**What you have to do**
Go through the records below and copy out every line holding "widoczny".

------------------------

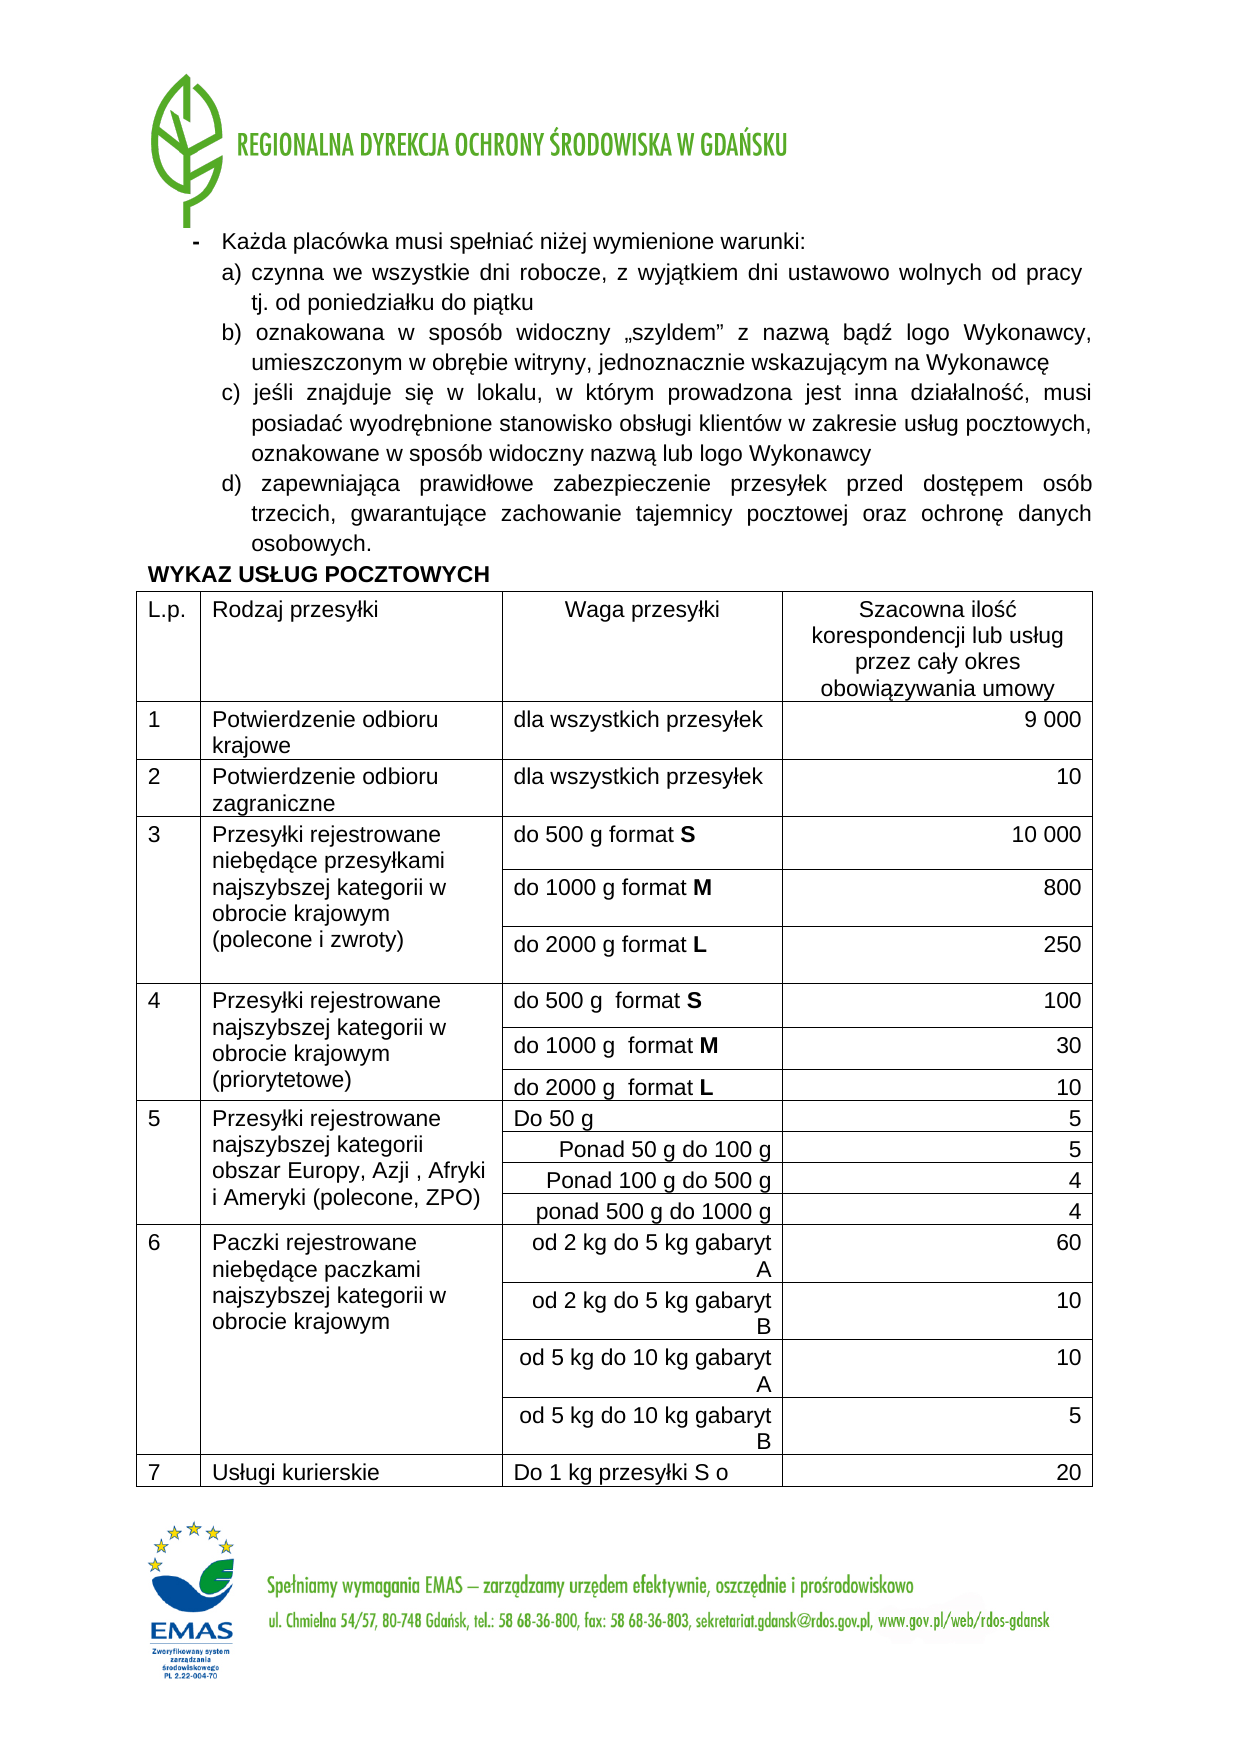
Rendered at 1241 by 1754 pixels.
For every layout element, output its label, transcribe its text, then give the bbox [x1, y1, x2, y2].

table_cell 10 [783, 1070, 1092, 1100]
table_header Waga przesyłki [503, 592, 782, 701]
table_cell od 5 kg do 10 kg gabaryt A [503, 1340, 782, 1397]
table_cell do 2000 g format L [503, 927, 782, 983]
table_cell do 2000 g format L [503, 1070, 782, 1100]
table_header L.p. [137, 592, 200, 701]
table_cell dla wszystkich przesyłek [503, 702, 782, 758]
picture [147, 73, 953, 229]
table_cell 4 [783, 1194, 1092, 1224]
table_cell od 5 kg do 10 kg gabaryt B [503, 1398, 782, 1454]
table_cell Ponad 100 g do 500 g [503, 1163, 782, 1193]
picture [147, 1520, 1091, 1681]
table_cell 10 000 [783, 817, 1092, 869]
table_header Rodzaj przesyłki [201, 592, 502, 701]
text a) czynna we wszystkie dni robocze, z wyjątkiem dni ustawowo wolnych od pracy tj. od poniedziałku do piątku [221, 258, 1093, 315]
text WYKAZ USŁUG POCZTOWYCH [148, 561, 1093, 587]
table_cell 4 [137, 984, 200, 1100]
table_cell 10 [783, 1340, 1092, 1397]
table_cell od 2 kg do 5 kg gabaryt B [503, 1283, 782, 1339]
table_cell dla wszystkich przesyłek [503, 760, 782, 816]
table_cell do 1000 g format M [503, 870, 782, 926]
table_cell Do 1 kg przesyłki S o wym. 25,0x20,0x10,0 [503, 1455, 782, 1486]
table_cell do 500 g format S [503, 984, 782, 1027]
table_cell do 500 g format S [503, 817, 782, 869]
table_cell ponad 500 g do 1000 g [503, 1194, 782, 1224]
table_cell do 1000 g format M [503, 1028, 782, 1069]
table_cell 20 [783, 1455, 1092, 1486]
table_cell Potwierdzenie odbioru krajowe [201, 702, 502, 758]
table_cell 1 [137, 702, 200, 758]
table_cell 30 [783, 1028, 1092, 1069]
table_header Szacowna ilość korespondencji lub usług przez cały okres obowiązywania umowy [783, 592, 1092, 701]
table_cell 2 [137, 760, 200, 816]
table_cell 250 [783, 927, 1092, 983]
table_cell 10 [783, 760, 1092, 816]
table_cell 6 [137, 1225, 200, 1454]
text b) oznakowana w sposób widoczny „szyldem” z nazwą bądź logo Wykonawcy, umieszczonym w obrębie witryny, jednoznacznie wskazującym na Wykonawcę [221, 319, 1093, 375]
table_cell 9 000 [783, 702, 1092, 758]
table_cell Przesyłki rejestrowane niebędące przesyłkami najszybszej kategorii w obrocie krajowym (polecone i zwroty) [201, 817, 502, 983]
table_cell Usługi kurierskie [201, 1455, 502, 1486]
table_cell od 2 kg do 5 kg gabaryt A [503, 1225, 782, 1282]
table_cell 10 [783, 1283, 1092, 1339]
table_cell Potwierdzenie odbioru zagraniczne [201, 760, 502, 816]
table_cell 100 [783, 984, 1092, 1027]
table_cell 5 [783, 1101, 1092, 1131]
table_cell 5 [137, 1101, 200, 1224]
text d) zapewniająca prawidłowe zabezpieczenie przesyłek przed dostępem osób trzecich, gwarantujące zachowanie tajemnicy pocztowej oraz ochronę danych osobowych. [221, 470, 1093, 557]
table_cell 60 [783, 1225, 1092, 1282]
table_cell Przesyłki rejestrowane najszybszej kategorii w obrocie krajowym (priorytetowe) [201, 984, 502, 1100]
table_cell Przesyłki rejestrowane najszybszej kategorii obszar Europy, Azji , Afryki i Ameryki (polecone, ZPO) [201, 1101, 502, 1224]
table_cell 4 [783, 1163, 1092, 1193]
table_cell 5 [783, 1398, 1092, 1454]
table_cell Ponad 50 g do 100 g [503, 1132, 782, 1162]
table_cell Do 50 g [503, 1101, 782, 1131]
table_cell 7 [137, 1455, 200, 1486]
table_cell 3 [137, 817, 200, 983]
table_cell Paczki rejestrowane niebędące paczkami najszybszej kategorii w obrocie krajowym [201, 1225, 502, 1454]
table_cell 5 [783, 1132, 1092, 1162]
text c) jeśli znajduje się w lokalu, w którym prowadzona jest inna działalność, musi posiadać wyodrębnione stanowisko obsługi klientów w zakresie usług pocztowych, oznakowane w sposób widoczny nazwą lub logo Wykonawcy [221, 379, 1093, 466]
text - Każda placówka musi spełniać niżej wymienione warunki: [192, 228, 1093, 254]
table_cell 800 [783, 870, 1092, 926]
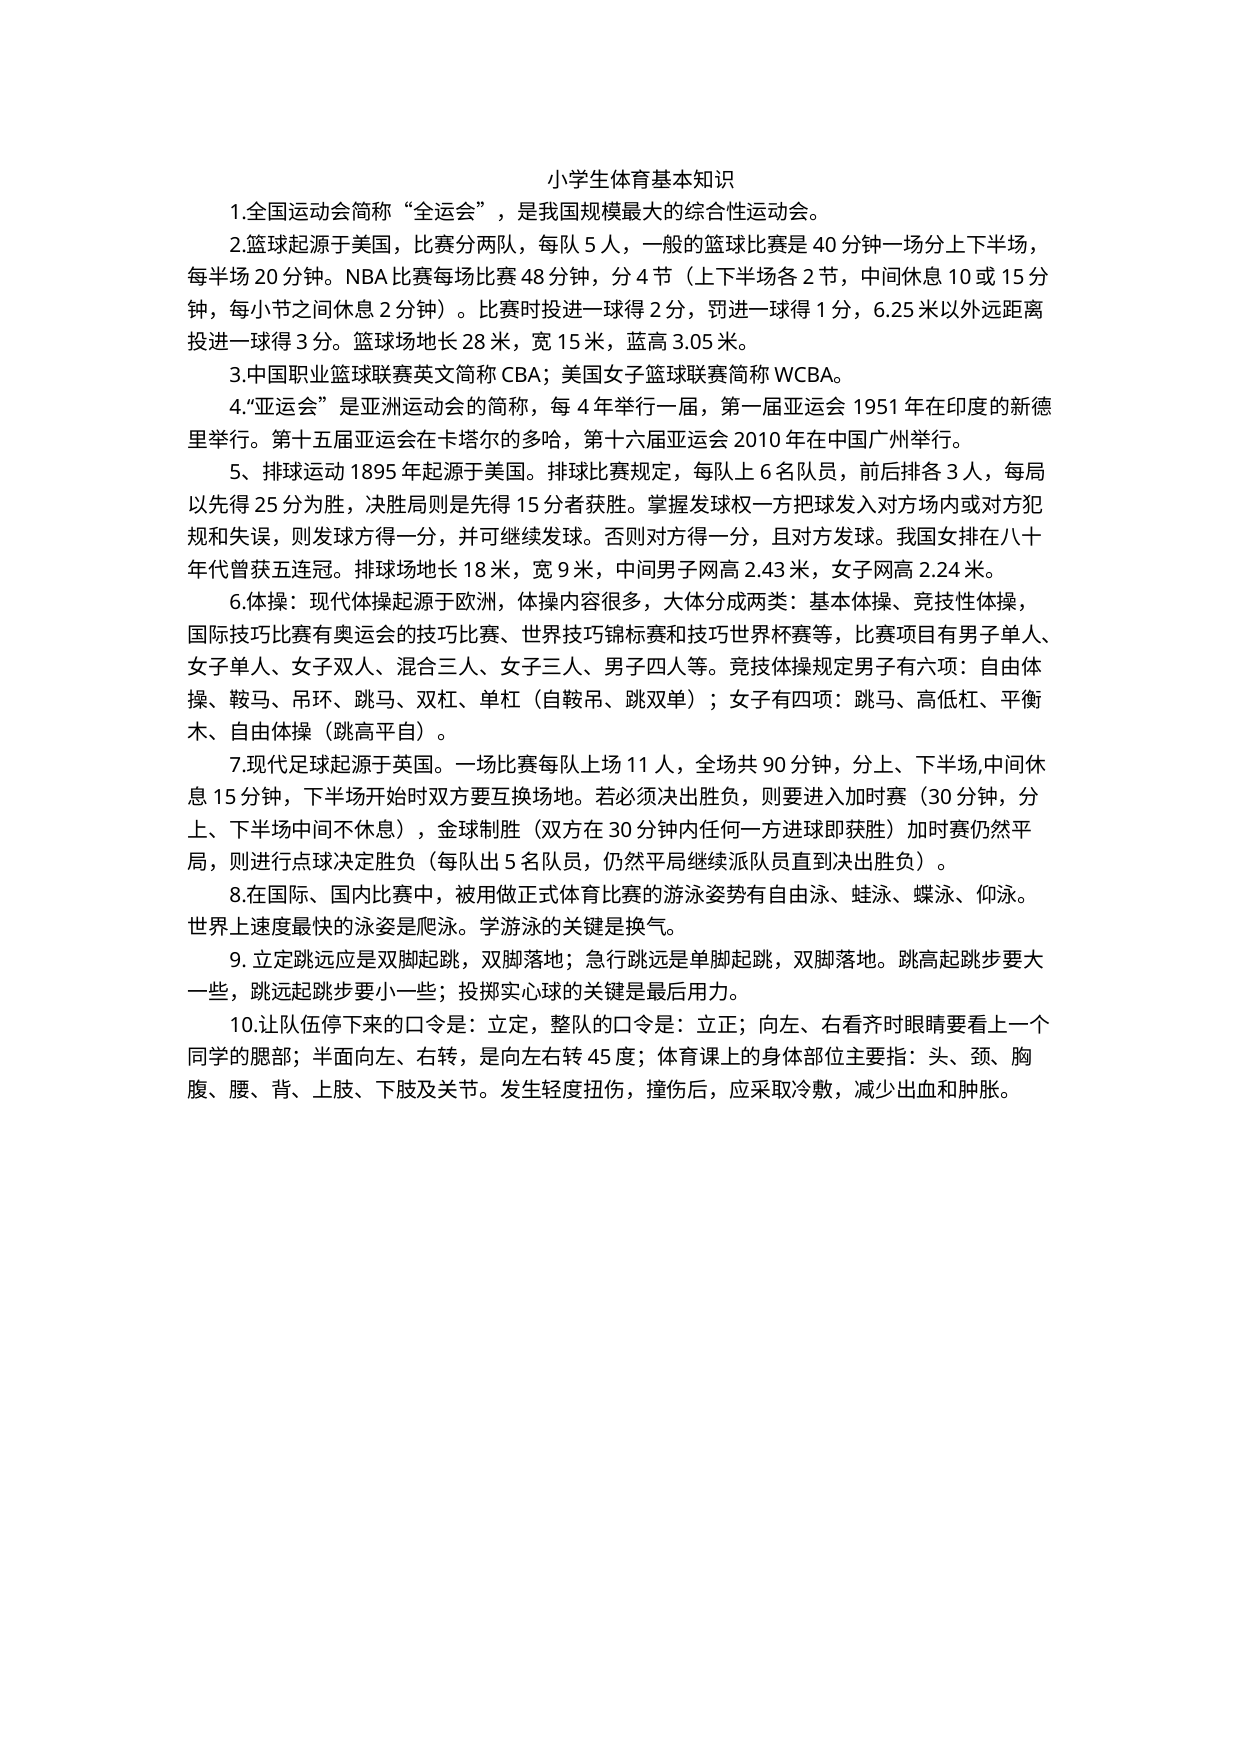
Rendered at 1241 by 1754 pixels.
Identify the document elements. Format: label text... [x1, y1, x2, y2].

text 2.篮球起源于美国，比赛分两队，每队5人，一般的篮球比赛是40分钟一场分上下半场，每半场20分钟。NBA比赛每场比赛48分钟，分4节（上下半场各2节，中间休息10或15分钟，每小节之间休息2分钟）。比赛时投进一球得2分，罚进一球得1分，6.25米以外远距离投进一球得3分。篮球场地长28米，宽15米，蓝高3.05米。 [187, 227, 1053, 357]
text 8.在国际、国内比赛中，被用做正式体育比赛的游泳姿势有自由泳、蛙泳、蝶泳、仰泳。世界上速度最快的泳姿是爬泳。学游泳的关键是换气。 [187, 877, 1053, 942]
text 10.让队伍停下来的口令是：立定，整队的口令是：立正；向左、右看齐时眼睛要看上一个同学的腮部；半面向左、右转，是向左右转45度；体育课上的身体部位主要指：头、颈、胸腹、腰、背、上肢、下肢及关节。发生轻度扭伤，撞伤后，应采取冷敷，减少出血和肿胀。 [187, 1007, 1053, 1104]
text 9. 立定跳远应是双脚起跳，双脚落地；急行跳远是单脚起跳，双脚落地。跳高起跳步要大一些，跳远起跳步要小一些；投掷实心球的关键是最后用力。 [187, 942, 1053, 1007]
text 1.全国运动会简称“全运会”，是我国规模最大的综合性运动会。 [187, 194, 1053, 227]
text 5、排球运动1895年起源于美国。排球比赛规定，每队上6名队员，前后排各3人，每局以先得25分为胜，决胜局则是先得15分者获胜。掌握发球权一方把球发入对方场内或对方犯规和失误，则发球方得一分，并可继续发球。否则对方得一分，且对方发球。我国女排在八十年代曾获五连冠。排球场地长18米，宽9米，中间男子网高2.43米，女子网高2.24米。 [187, 454, 1053, 584]
text 4.“亚运会”是亚洲运动会的简称，每4年举行一届，第一届亚运会1951年在印度的新德里举行。第十五届亚运会在卡塔尔的多哈，第十六届亚运会2010年在中国广州举行。 [187, 389, 1053, 454]
text 小学生体育基本知识 [187, 162, 1053, 194]
text 3.中国职业篮球联赛英文简称CBA；美国女子篮球联赛简称WCBA。 [187, 357, 1053, 389]
text 7.现代足球起源于英国。一场比赛每队上场11人，全场共90分钟，分上、下半场,中间休息15分钟，下半场开始时双方要互换场地。若必须决出胜负，则要进入加时赛（30分钟，分上、下半场中间不休息），金球制胜（双方在30分钟内任何一方进球即获胜）加时赛仍然平局，则进行点球决定胜负（每队出5名队员，仍然平局继续派队员直到决出胜负）。 [187, 747, 1053, 877]
text 6.体操：现代体操起源于欧洲，体操内容很多，大体分成两类：基本体操、竞技性体操，国际技巧比赛有奥运会的技巧比赛、世界技巧锦标赛和技巧世界杯赛等，比赛项目有男子单人、女子单人、女子双人、混合三人、女子三人、男子四人等。竞技体操规定男子有六项：自由体操、鞍马、吊环、跳马、双杠、单杠（自鞍吊、跳双单）；女子有四项：跳马、高低杠、平衡木、自由体操（跳高平自）。 [187, 584, 1053, 747]
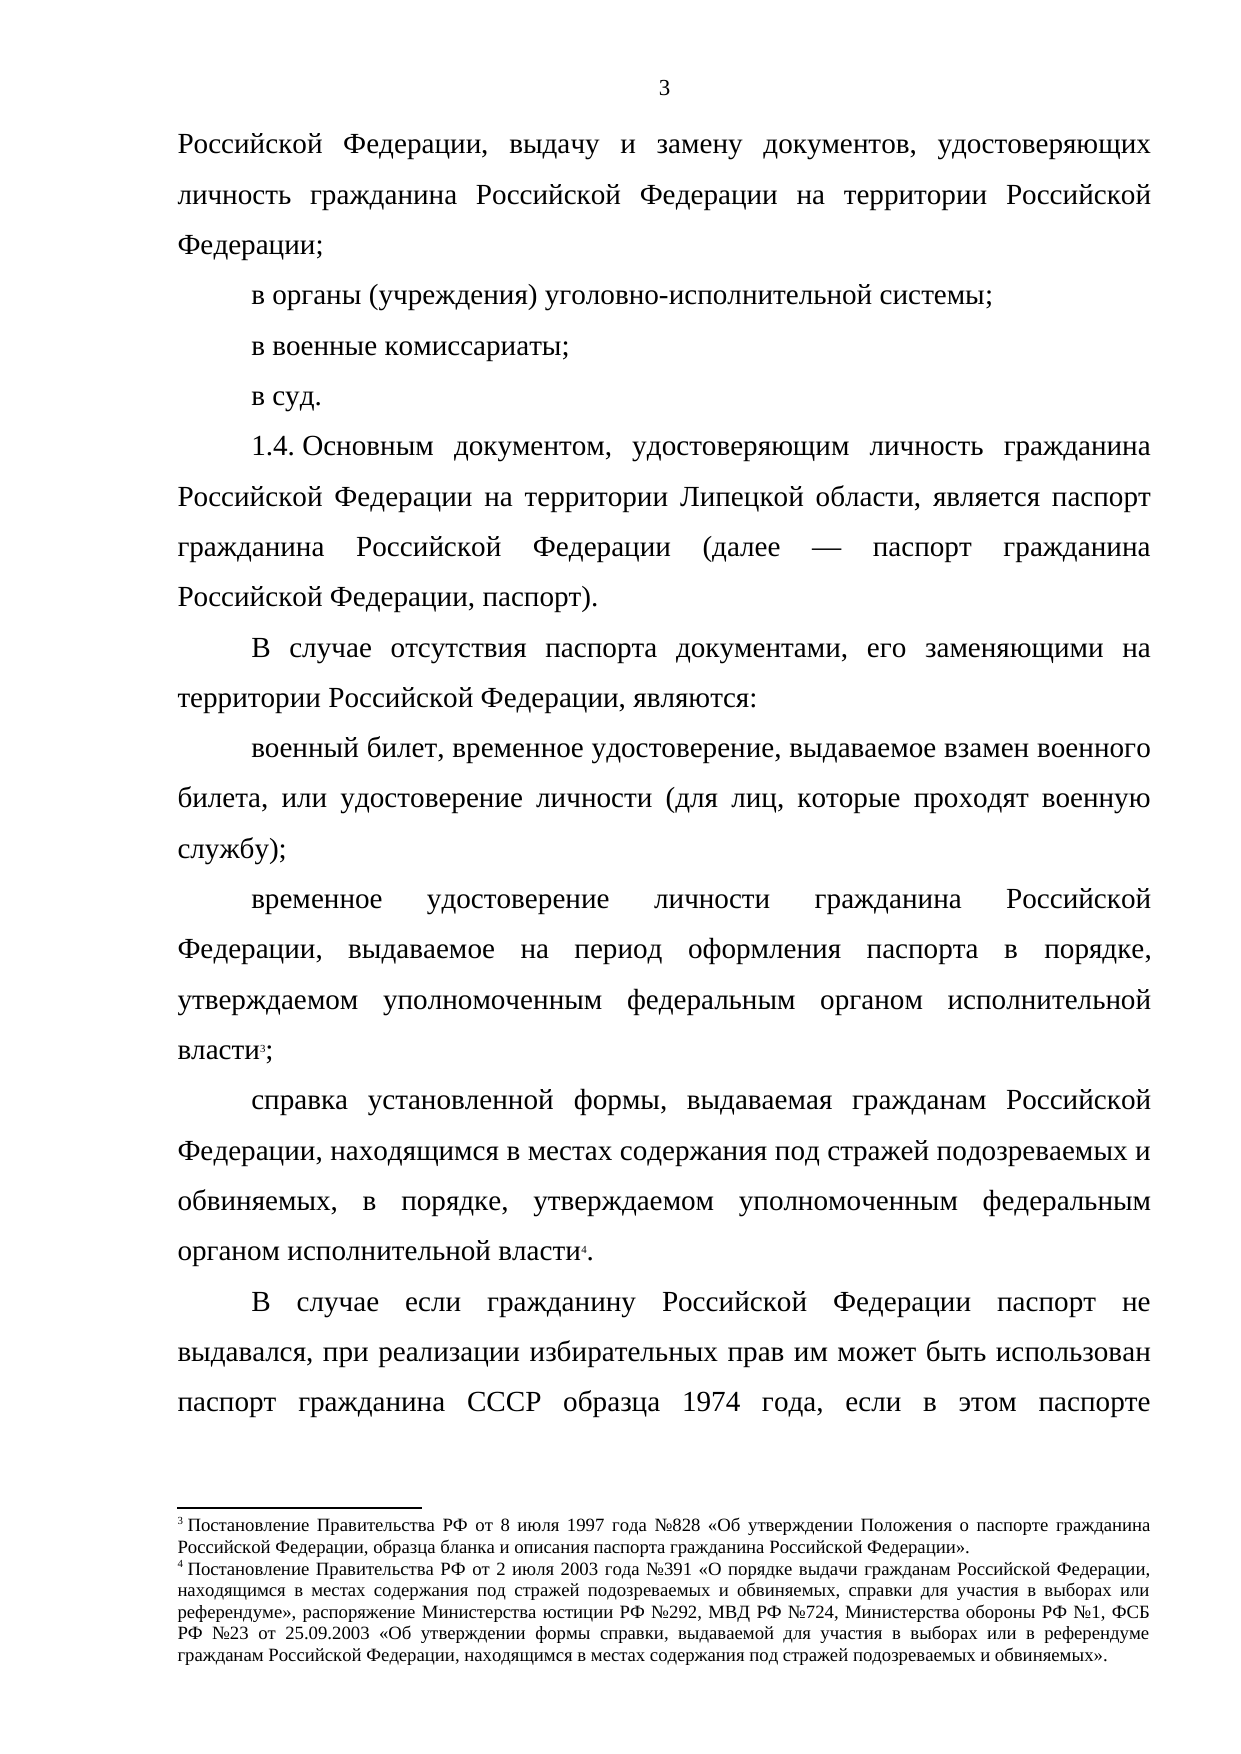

------------------------

**Answer section**
text b) oznakowana w sposób widoczny „szyldem” z nazwą bądź logo Wykonawcy, umieszczonym w obrębie witryny, jednoznacznie wskazującym na Wykonawcę [221, 319, 1093, 375]
text c) jeśli znajduje się w lokalu, w którym prowadzona jest inna działalność, musi posiadać wyodrębnione stanowisko obsługi klientów w zakresie usług pocztowych, oznakowane w sposób widoczny nazwą lub logo Wykonawcy [221, 379, 1093, 466]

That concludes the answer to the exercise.